§ Source material:

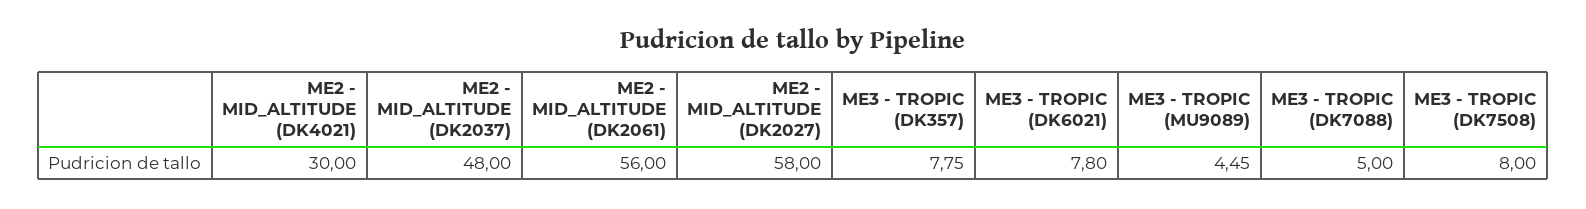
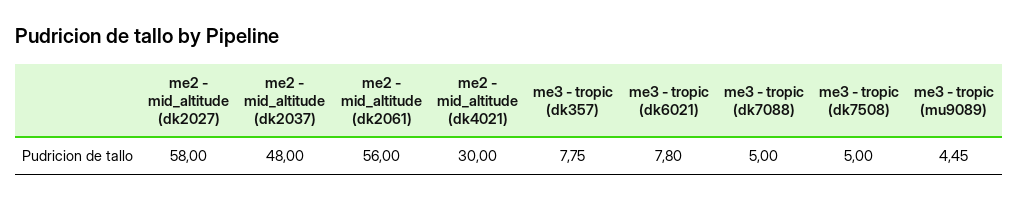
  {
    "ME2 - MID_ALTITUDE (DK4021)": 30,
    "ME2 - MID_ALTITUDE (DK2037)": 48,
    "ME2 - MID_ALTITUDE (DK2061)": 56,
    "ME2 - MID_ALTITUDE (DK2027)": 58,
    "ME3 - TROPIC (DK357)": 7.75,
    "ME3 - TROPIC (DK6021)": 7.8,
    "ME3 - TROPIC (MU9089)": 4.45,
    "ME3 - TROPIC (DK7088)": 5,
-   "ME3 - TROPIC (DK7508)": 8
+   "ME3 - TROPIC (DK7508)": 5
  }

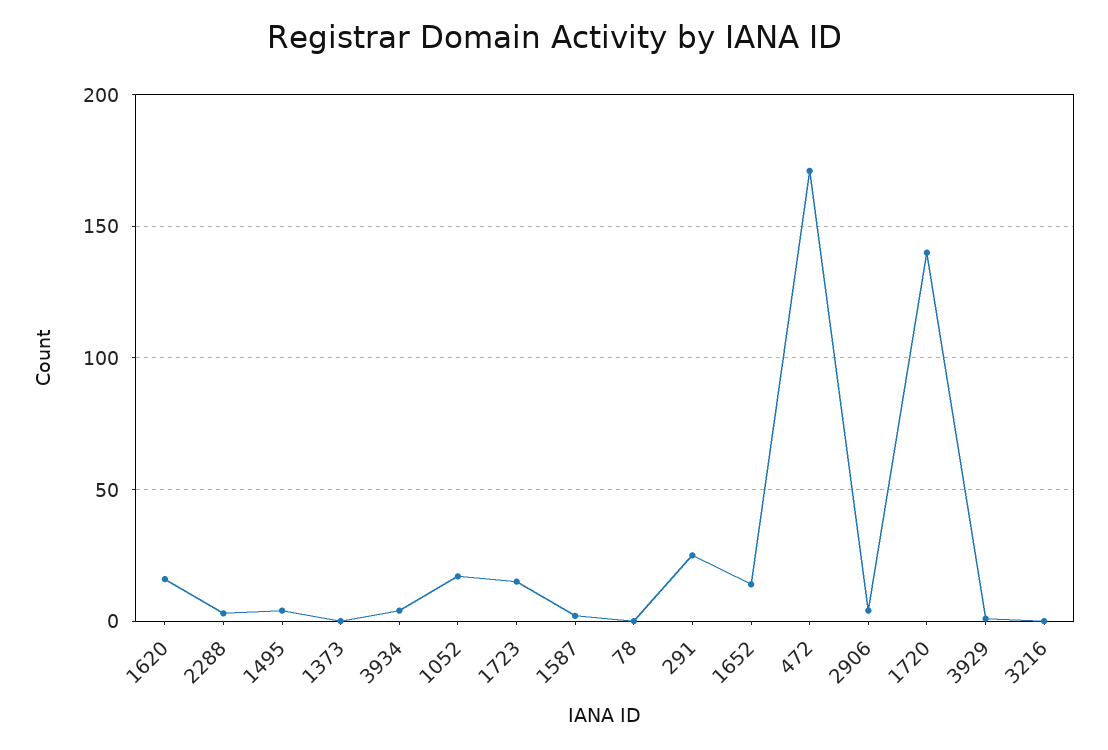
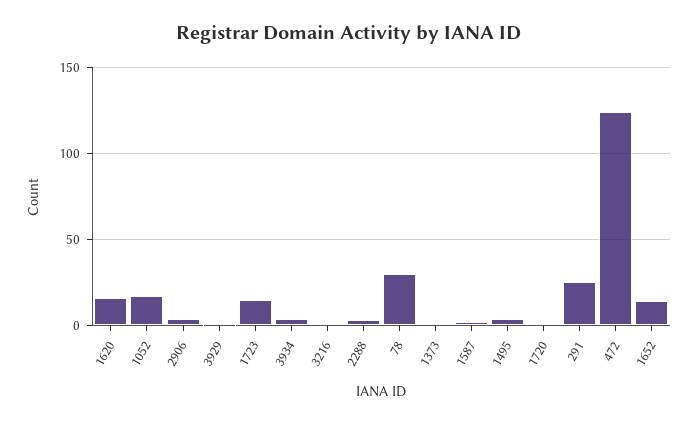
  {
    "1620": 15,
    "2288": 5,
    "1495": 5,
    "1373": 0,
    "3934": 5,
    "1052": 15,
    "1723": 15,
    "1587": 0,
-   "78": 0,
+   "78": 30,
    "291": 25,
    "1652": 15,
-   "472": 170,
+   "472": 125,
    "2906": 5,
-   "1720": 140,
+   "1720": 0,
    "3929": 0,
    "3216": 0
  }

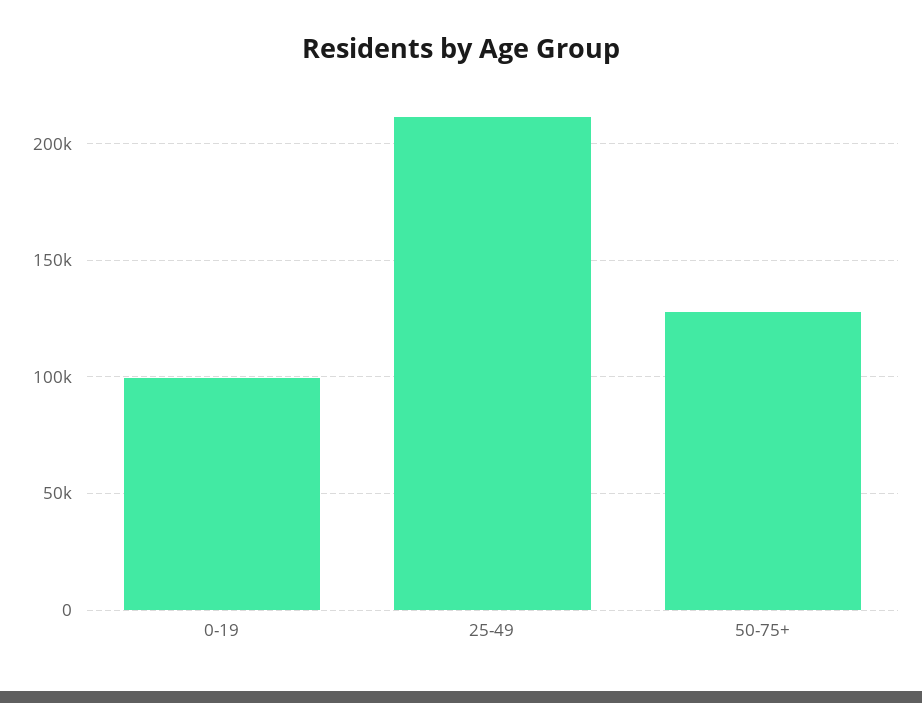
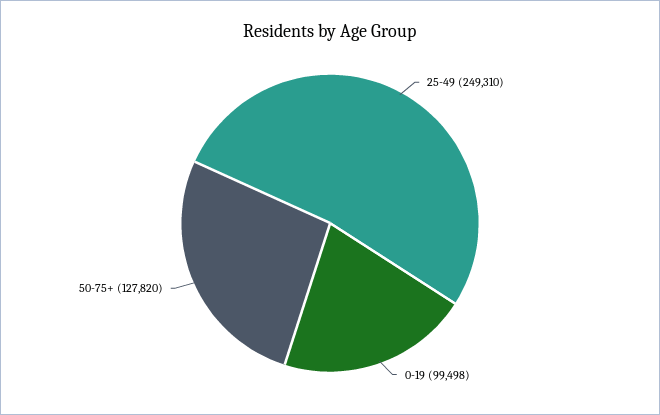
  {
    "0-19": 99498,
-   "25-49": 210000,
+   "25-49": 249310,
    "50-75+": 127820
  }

§ Work instruction:
Show all lines from the entries that hold "TROPIC".

§ Solution for this task:
    "ME3 - TROPIC (DK357)": 7.75,
    "ME3 - TROPIC (DK6021)": 7.8,
    "ME3 - TROPIC (MU9089)": 4.45,
    "ME3 - TROPIC (DK7088)": 5,
-   "ME3 - TROPIC (DK7508)": 8
+   "ME3 - TROPIC (DK7508)": 5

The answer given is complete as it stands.